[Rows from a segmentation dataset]
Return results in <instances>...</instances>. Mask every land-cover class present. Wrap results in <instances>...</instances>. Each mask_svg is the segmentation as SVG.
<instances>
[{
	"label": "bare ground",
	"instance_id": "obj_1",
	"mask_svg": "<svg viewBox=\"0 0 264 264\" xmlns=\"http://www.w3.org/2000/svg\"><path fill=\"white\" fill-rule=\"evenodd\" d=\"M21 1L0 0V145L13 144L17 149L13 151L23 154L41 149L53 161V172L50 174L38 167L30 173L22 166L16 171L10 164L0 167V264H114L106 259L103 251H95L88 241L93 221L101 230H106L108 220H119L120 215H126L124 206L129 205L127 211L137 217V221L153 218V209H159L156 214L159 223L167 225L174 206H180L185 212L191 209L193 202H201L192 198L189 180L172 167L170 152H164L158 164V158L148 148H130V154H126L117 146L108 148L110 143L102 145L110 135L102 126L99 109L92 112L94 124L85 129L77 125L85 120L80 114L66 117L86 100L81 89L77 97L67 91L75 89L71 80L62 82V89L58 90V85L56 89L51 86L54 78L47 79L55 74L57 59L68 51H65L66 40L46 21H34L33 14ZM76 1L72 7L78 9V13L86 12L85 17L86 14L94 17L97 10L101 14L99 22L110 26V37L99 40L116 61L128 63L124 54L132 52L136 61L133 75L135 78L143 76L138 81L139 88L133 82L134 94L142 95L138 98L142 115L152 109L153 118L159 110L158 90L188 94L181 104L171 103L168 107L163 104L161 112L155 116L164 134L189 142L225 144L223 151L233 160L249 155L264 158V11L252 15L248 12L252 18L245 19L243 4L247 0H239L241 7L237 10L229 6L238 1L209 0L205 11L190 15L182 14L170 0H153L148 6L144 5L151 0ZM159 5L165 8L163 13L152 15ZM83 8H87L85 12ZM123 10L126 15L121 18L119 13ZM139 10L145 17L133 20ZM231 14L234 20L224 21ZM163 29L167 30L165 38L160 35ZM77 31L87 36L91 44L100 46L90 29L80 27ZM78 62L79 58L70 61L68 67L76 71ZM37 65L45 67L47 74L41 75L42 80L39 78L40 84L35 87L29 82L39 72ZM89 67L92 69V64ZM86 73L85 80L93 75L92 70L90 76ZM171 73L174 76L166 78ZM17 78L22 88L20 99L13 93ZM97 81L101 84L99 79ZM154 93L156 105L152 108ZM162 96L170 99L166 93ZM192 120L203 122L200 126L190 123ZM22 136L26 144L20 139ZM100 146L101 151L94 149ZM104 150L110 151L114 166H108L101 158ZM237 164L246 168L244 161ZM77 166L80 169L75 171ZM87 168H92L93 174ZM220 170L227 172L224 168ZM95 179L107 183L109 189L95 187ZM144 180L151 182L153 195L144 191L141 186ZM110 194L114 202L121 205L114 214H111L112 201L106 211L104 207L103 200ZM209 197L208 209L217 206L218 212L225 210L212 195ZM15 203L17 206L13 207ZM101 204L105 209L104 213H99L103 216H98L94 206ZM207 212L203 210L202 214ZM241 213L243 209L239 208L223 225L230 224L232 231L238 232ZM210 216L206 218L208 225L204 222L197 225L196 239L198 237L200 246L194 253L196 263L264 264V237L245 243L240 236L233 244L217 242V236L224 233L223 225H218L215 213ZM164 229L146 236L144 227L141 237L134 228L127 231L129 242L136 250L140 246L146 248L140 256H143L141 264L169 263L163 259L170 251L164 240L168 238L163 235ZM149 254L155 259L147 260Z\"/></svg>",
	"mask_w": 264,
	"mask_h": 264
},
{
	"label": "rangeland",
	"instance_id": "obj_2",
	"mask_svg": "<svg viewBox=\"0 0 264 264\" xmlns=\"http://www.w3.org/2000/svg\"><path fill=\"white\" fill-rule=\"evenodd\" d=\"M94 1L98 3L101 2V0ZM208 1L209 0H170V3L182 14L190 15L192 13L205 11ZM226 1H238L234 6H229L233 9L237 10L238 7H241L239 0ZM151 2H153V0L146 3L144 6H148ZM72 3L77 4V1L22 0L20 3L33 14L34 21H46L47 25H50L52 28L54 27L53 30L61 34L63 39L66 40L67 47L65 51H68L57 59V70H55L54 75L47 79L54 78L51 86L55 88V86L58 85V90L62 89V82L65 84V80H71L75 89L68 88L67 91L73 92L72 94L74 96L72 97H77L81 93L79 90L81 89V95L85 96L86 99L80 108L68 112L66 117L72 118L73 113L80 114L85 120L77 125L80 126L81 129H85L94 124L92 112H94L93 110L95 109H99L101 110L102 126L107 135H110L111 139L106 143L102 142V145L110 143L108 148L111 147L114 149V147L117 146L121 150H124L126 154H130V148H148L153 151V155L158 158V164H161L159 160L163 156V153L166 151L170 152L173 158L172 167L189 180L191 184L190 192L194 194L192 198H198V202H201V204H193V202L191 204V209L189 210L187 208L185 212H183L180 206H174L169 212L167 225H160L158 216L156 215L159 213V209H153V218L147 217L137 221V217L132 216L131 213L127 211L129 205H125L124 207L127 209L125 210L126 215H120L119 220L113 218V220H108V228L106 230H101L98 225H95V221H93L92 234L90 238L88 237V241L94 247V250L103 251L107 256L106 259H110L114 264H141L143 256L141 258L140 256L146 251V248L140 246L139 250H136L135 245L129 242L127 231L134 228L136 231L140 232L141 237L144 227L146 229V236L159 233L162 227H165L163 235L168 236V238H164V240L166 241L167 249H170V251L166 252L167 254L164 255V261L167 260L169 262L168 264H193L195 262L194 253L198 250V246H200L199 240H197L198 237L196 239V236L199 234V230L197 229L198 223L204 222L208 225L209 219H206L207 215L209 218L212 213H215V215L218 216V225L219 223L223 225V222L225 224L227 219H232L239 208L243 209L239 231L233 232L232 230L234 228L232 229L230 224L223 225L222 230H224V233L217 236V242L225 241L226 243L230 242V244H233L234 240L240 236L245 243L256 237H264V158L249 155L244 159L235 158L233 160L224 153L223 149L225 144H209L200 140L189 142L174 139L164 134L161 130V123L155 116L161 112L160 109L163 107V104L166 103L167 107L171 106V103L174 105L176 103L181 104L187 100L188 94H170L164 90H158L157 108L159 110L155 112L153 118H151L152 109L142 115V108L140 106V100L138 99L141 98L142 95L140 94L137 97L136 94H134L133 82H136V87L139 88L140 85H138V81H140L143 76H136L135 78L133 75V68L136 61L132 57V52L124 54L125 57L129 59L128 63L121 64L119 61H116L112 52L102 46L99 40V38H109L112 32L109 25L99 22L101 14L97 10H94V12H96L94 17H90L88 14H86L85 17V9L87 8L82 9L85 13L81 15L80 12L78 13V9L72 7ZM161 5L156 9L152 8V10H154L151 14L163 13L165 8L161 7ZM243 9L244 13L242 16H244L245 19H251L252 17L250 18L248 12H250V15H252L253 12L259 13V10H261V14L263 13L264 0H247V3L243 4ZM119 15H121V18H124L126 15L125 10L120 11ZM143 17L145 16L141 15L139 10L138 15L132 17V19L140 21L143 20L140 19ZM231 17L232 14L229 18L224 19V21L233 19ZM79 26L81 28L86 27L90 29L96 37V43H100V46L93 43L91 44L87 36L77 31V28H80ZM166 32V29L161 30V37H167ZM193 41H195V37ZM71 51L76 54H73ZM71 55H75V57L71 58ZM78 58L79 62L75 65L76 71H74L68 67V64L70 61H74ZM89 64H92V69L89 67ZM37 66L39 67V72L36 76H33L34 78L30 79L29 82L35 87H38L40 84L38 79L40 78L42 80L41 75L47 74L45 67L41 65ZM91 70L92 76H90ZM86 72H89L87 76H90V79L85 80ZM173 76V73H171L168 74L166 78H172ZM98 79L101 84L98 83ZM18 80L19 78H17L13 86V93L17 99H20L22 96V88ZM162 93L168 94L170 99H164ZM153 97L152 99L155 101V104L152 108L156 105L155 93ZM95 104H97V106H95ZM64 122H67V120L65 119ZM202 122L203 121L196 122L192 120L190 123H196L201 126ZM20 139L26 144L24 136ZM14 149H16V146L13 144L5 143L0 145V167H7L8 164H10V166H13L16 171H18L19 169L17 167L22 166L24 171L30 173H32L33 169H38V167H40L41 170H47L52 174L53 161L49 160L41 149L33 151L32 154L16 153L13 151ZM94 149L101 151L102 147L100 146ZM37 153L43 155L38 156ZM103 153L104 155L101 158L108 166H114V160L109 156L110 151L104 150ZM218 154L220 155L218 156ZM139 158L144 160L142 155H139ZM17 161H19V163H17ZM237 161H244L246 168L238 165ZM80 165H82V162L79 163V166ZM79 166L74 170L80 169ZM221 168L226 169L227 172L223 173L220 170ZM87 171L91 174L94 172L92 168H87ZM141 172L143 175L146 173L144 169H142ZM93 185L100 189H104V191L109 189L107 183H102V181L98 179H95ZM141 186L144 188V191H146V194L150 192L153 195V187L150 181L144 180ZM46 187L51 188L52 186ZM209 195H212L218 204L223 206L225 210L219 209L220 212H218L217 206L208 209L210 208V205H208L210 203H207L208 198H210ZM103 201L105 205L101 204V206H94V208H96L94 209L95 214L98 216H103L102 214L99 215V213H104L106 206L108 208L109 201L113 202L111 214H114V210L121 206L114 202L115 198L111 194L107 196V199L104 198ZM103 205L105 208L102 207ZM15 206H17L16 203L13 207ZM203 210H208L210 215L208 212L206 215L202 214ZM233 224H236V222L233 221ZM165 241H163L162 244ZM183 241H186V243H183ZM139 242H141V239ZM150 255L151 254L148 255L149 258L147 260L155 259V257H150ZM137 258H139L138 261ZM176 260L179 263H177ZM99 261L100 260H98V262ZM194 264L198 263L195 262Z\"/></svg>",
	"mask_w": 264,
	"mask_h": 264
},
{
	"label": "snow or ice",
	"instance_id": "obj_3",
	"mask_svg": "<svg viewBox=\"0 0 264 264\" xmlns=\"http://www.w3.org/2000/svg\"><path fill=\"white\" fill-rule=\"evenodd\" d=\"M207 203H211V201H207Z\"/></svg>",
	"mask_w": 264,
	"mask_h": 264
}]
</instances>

▸ To be done
Count the lines in the listing above that contain the string "instances", treating uppercase and lowercase as different.

▸ Correct answer
3